• What needs to be done
Rewrite the lines as a numbered list, starting at the line that contains "Na fotografii údajný samovražedný dron ir" and ending at the line that contains "pri dopade nevybuchol. Trojuholníkovitý tv". Leave out any blank lines.

• Information supplied
--- --- ---

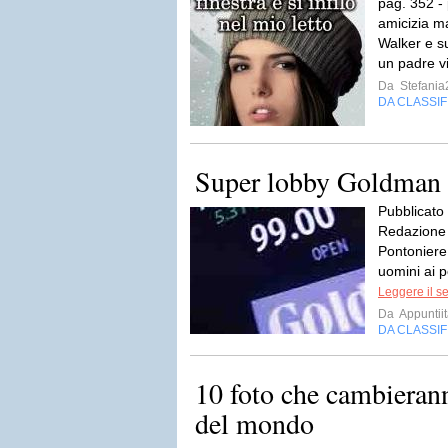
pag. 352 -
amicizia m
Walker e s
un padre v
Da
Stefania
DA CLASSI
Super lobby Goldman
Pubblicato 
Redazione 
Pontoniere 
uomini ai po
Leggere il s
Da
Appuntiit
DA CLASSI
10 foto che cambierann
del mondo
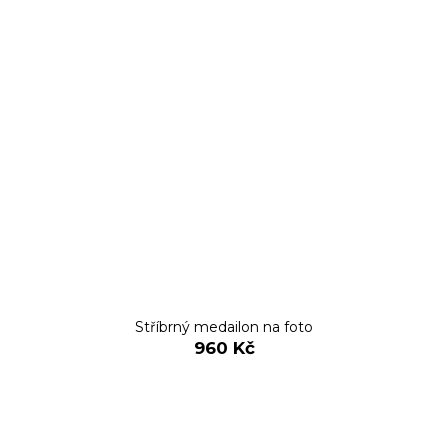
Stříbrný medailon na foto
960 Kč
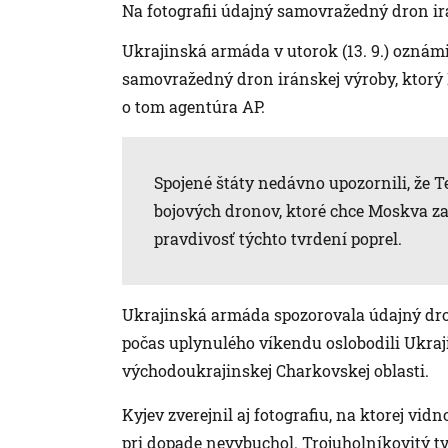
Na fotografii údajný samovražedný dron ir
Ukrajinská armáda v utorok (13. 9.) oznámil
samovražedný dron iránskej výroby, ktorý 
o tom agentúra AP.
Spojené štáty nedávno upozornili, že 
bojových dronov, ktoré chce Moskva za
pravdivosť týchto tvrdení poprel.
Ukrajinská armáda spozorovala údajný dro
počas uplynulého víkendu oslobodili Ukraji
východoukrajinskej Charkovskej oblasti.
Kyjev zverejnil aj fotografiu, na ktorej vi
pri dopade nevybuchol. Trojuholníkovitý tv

--- --- ---

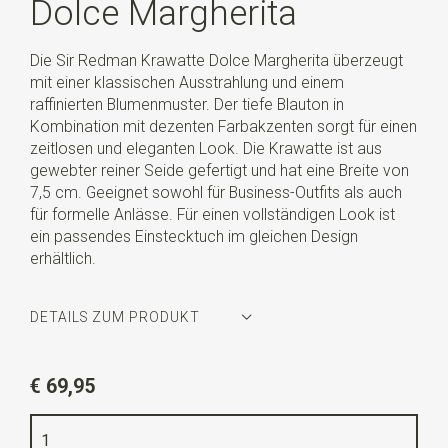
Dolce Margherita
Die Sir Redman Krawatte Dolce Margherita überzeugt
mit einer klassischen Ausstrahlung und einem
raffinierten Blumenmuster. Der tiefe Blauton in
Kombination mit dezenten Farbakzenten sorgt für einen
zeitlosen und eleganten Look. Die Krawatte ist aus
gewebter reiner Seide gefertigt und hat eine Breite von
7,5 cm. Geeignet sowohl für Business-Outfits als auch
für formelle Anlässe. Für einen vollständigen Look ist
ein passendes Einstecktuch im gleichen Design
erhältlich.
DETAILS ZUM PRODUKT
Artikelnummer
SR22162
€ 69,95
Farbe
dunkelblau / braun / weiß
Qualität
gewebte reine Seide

--- --- ---

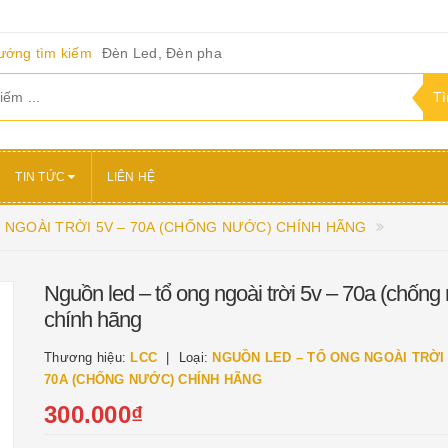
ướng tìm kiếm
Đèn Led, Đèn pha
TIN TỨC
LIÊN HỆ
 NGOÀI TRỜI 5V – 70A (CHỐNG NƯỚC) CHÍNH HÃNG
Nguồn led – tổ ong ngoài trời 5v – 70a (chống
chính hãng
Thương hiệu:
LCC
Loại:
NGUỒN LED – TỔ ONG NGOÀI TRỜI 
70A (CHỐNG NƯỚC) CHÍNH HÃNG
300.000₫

--- --- ---

• Answer box
1. Na fotografii údajný samovražedný dron ir
2. Ukrajinská armáda v utorok (13. 9.) oznámil
3. samovražedný dron iránskej výroby, ktorý 
4. o tom agentúra AP.
5. Spojené štáty nedávno upozornili, že 
6. bojových dronov, ktoré chce Moskva za
7. pravdivosť týchto tvrdení poprel.
8. Ukrajinská armáda spozorovala údajný dro
9. počas uplynulého víkendu oslobodili Ukraji
10. východoukrajinskej Charkovskej oblasti.
11. Kyjev zverejnil aj fotografiu, na ktorej vi
12. pri dopade nevybuchol. Trojuholníkovitý tv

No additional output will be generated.